The guns were always at work. On my day of my visit to this area there
was an almost continuous bombardment going on. The shells were hurtling
over our heads. You heard the sharp discharge, and then the exploding
of the shell. You saw nothing. The sound re-echoes through the woods
and valleys like rolling thunder. The French fire six rounds to the
enemy's one. The object of the cannonading is to disturb any work going
on behind the enemy lines.
(4)
Frederick Maurice, The
Daily Chronicle (7th September, 1918)
Why has our Government expressed no recognition of Sir Douglas Haig's
leadership and the valour of our men? We are often accused of concealing
the performances of our own troops, and of giving the credit to others.
This time there has been no concealment, which makes it more remarkable
that so conspicuous a success should have been allowed by the War Cabinet
to pass unnoticed.
(5)
Frederick Maurice,
The Daily Chronicle (13th September,
1918)
He (David Lloyd George) did right in doing homage to Marshal Foch, but
his omission to make any reference to the prominent part played by Sir
Douglas Haig in the achievement of the recent victories was very marked.
It is a small mind that petulantly refuses to acknowledge the services
of a great soldier.
(6)
Frederick
Maurice, The Daily Chronicle
(3rd October, 1918)
The British successes on the Western Front since 8th August are much
the greatest in scale ever won by the British Army or a British General.

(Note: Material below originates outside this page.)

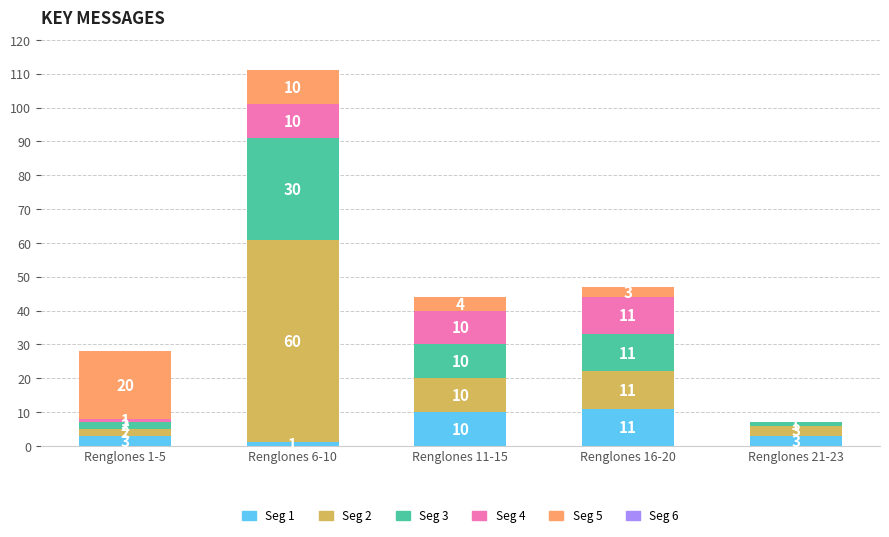

Are the bars grouped side by side (vs. stacked)?

No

Within the period under review General Pershing and General Allenby
have received the official congratulations of the British Government,
and Mr. Lloyd George has congratulated Marshal Foch. Various private
organizations have sent congratulations to Sir Douglas Haig, including
the Labour Party and the National Liberal Federation; but the War Cabinet
has remained silent.
(7)
The Morning Post (17th October, 1918)
It is at least a coincidence that the Daily Chronicle should
have thus changed hands at a moment when that journal was developing
into an outspoken critic of Lloyd-Georgian policies. Just as there are
other ways of killing a cat than choking it with cream, so there are
other ways of silencing newspaper critics than by conferring on them
the Order of the British Empire.
(8)
The Star (17th October, 1918)
One
thing we may be certain of there will be no repetition of the leading
article which complained that Sir Douglas Haig had never received the
congratulations of the Prime Minister and the War Cabinet on his brilliant
series of victories. The article appeared in the Daily Chronicle
on Thursday morning. On Friday night the Prime Minister's representative
had taken charge of the offices of the newspaper and Mr. Donald had
resigned. Fleet Street knows the Prime Minister does not spare those
who cross his path. General Maurice, who ceased to be a Director of
Military Operations when he exposed the Prime Minister's speeches, is
now the Military Correspondent of the Daily Chronicle, and it
will be interesting to see how long he holds that post.